What the task requires: For this exercise, repeat the records below exactly and omit every picture.

Supplied information:
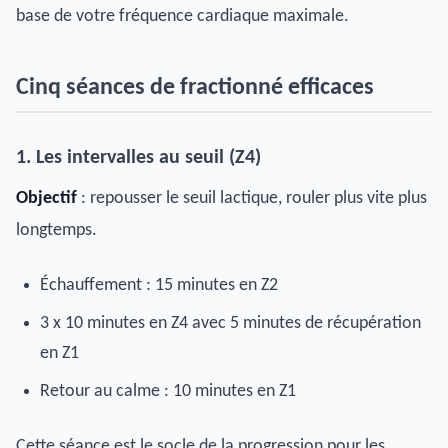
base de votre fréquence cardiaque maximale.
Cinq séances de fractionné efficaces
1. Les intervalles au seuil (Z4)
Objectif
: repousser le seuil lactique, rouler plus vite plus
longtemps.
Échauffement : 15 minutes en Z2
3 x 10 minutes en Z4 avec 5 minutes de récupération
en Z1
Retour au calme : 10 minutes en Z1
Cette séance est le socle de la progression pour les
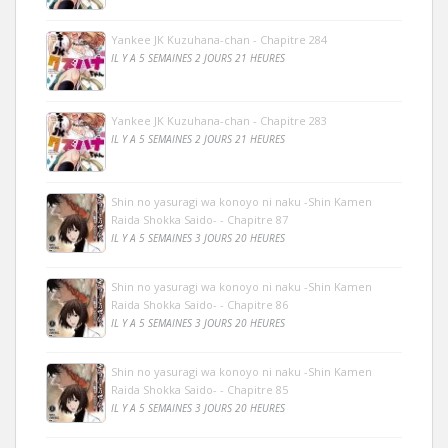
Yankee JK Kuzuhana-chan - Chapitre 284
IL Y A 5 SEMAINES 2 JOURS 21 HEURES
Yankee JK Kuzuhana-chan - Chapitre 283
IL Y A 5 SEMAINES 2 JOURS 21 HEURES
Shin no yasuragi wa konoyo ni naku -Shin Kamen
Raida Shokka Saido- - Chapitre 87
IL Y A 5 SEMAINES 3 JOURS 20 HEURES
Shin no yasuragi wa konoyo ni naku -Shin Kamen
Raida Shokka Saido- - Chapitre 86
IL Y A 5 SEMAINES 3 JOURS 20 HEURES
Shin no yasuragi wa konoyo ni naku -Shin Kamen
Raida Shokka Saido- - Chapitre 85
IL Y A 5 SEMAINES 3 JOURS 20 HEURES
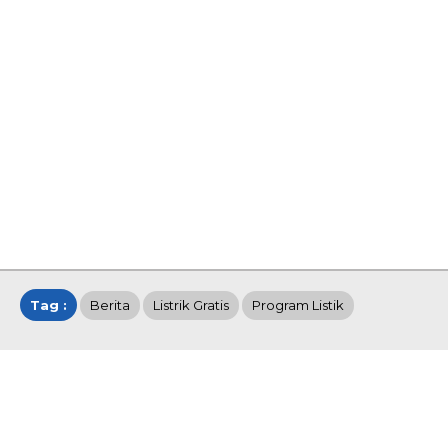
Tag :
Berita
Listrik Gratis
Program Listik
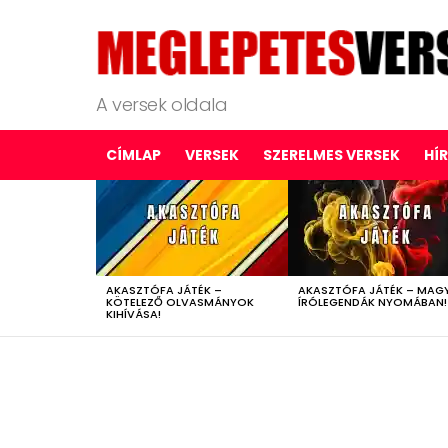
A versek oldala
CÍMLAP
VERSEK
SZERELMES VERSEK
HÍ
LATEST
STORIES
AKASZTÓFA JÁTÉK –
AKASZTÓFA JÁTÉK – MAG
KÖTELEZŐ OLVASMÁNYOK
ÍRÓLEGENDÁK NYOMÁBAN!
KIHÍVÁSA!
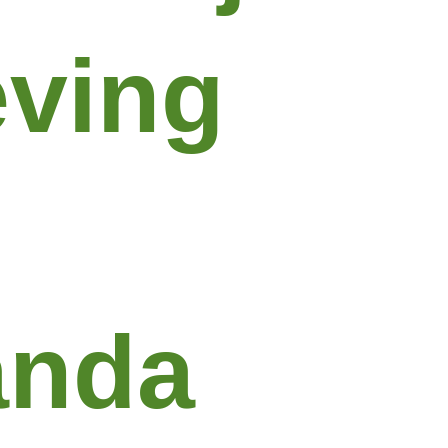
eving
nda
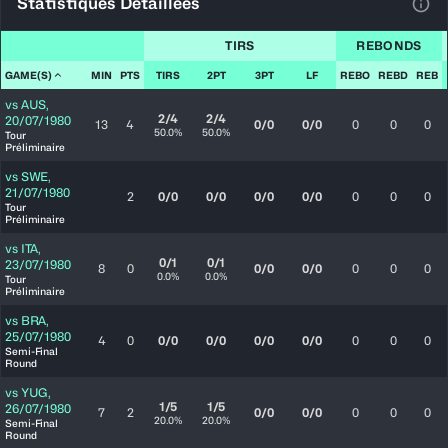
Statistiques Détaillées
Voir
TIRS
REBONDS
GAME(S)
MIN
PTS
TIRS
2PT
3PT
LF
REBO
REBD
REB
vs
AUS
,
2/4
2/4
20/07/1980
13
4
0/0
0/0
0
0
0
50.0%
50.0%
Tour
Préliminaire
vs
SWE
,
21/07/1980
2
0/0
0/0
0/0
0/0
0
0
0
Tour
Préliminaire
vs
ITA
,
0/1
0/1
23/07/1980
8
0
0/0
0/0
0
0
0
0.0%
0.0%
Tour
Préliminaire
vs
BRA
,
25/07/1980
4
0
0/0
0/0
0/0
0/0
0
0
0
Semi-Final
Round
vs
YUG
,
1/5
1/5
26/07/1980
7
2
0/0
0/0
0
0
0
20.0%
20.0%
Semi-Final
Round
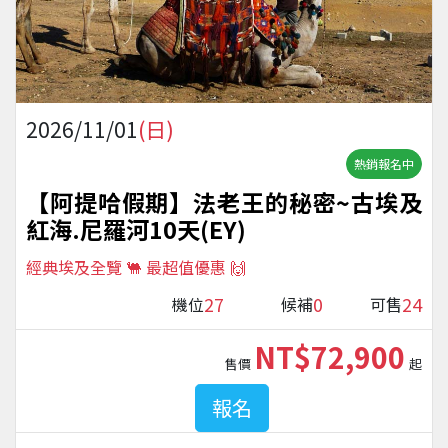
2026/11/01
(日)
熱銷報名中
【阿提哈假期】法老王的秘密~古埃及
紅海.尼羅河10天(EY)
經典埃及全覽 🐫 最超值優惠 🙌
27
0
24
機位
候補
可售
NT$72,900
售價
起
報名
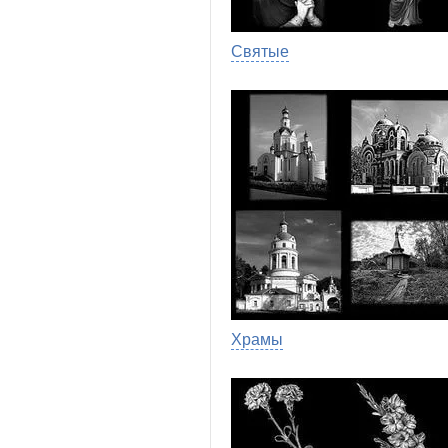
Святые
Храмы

Written response:
base de votre fréquence cardiaque maximale.
Cinq séances de fractionné efficaces
1. Les intervalles au seuil (Z4)
Objectif
: repousser le seuil lactique, rouler plus vite plus
longtemps.
Échauffement : 15 minutes en Z2
3 x 10 minutes en Z4 avec 5 minutes de récupération
en Z1
Retour au calme : 10 minutes en Z1
Cette séance est le socle de la progression pour les
Yankee JK Kuzuhana-chan - Chapitre 284
IL Y A 5 SEMAINES 2 JOURS 21 HEURES
Yankee JK Kuzuhana-chan - Chapitre 283
IL Y A 5 SEMAINES 2 JOURS 21 HEURES
Shin no yasuragi wa konoyo ni naku -Shin Kamen
Raida Shokka Saido- - Chapitre 87
IL Y A 5 SEMAINES 3 JOURS 20 HEURES
Shin no yasuragi wa konoyo ni naku -Shin Kamen
Raida Shokka Saido- - Chapitre 86
IL Y A 5 SEMAINES 3 JOURS 20 HEURES
Shin no yasuragi wa konoyo ni naku -Shin Kamen
Raida Shokka Saido- - Chapitre 85
IL Y A 5 SEMAINES 3 JOURS 20 HEURES
Tag :
Berita
Listrik Gratis
Program Listik
A versek oldala
CÍMLAP
VERSEK
SZERELMES VERSEK
HÍ
LATEST
STORIES
AKASZTÓFA JÁTÉK –
AKASZTÓFA JÁTÉK – MAG
KÖTELEZŐ OLVASMÁNYOK
ÍRÓLEGENDÁK NYOMÁBAN!
KIHÍVÁSA!
eving
nda
Statistiques Détaillées
Voir
TIRS
REBONDS
GAME(S)
MIN
PTS
TIRS
2PT
3PT
LF
REBO
REBD
REB
vs
AUS
,
2/4
2/4
20/07/1980
13
4
0/0
0/0
0
0
0
50.0%
50.0%
Tour
Préliminaire
vs
SWE
,
21/07/1980
2
0/0
0/0
0/0
0/0
0
0
0
Tour
Préliminaire
vs
ITA
,
0/1
0/1
23/07/1980
8
0
0/0
0/0
0
0
0
0.0%
0.0%
Tour
Préliminaire
vs
BRA
,
25/07/1980
4
0
0/0
0/0
0/0
0/0
0
0
0
Semi-Final
Round
vs
YUG
,
1/5
1/5
26/07/1980
7
2
0/0
0/0
0
0
0
20.0%
20.0%
Semi-Final
Round
2026/11/01
(日)
熱銷報名中
【阿提哈假期】法老王的秘密~古埃及
紅海.尼羅河10天(EY)
經典埃及全覽 🐫 最超值優惠 🙌
27
0
24
機位
候補
可售
NT$72,900
售價
起
報名
Святые
Храмы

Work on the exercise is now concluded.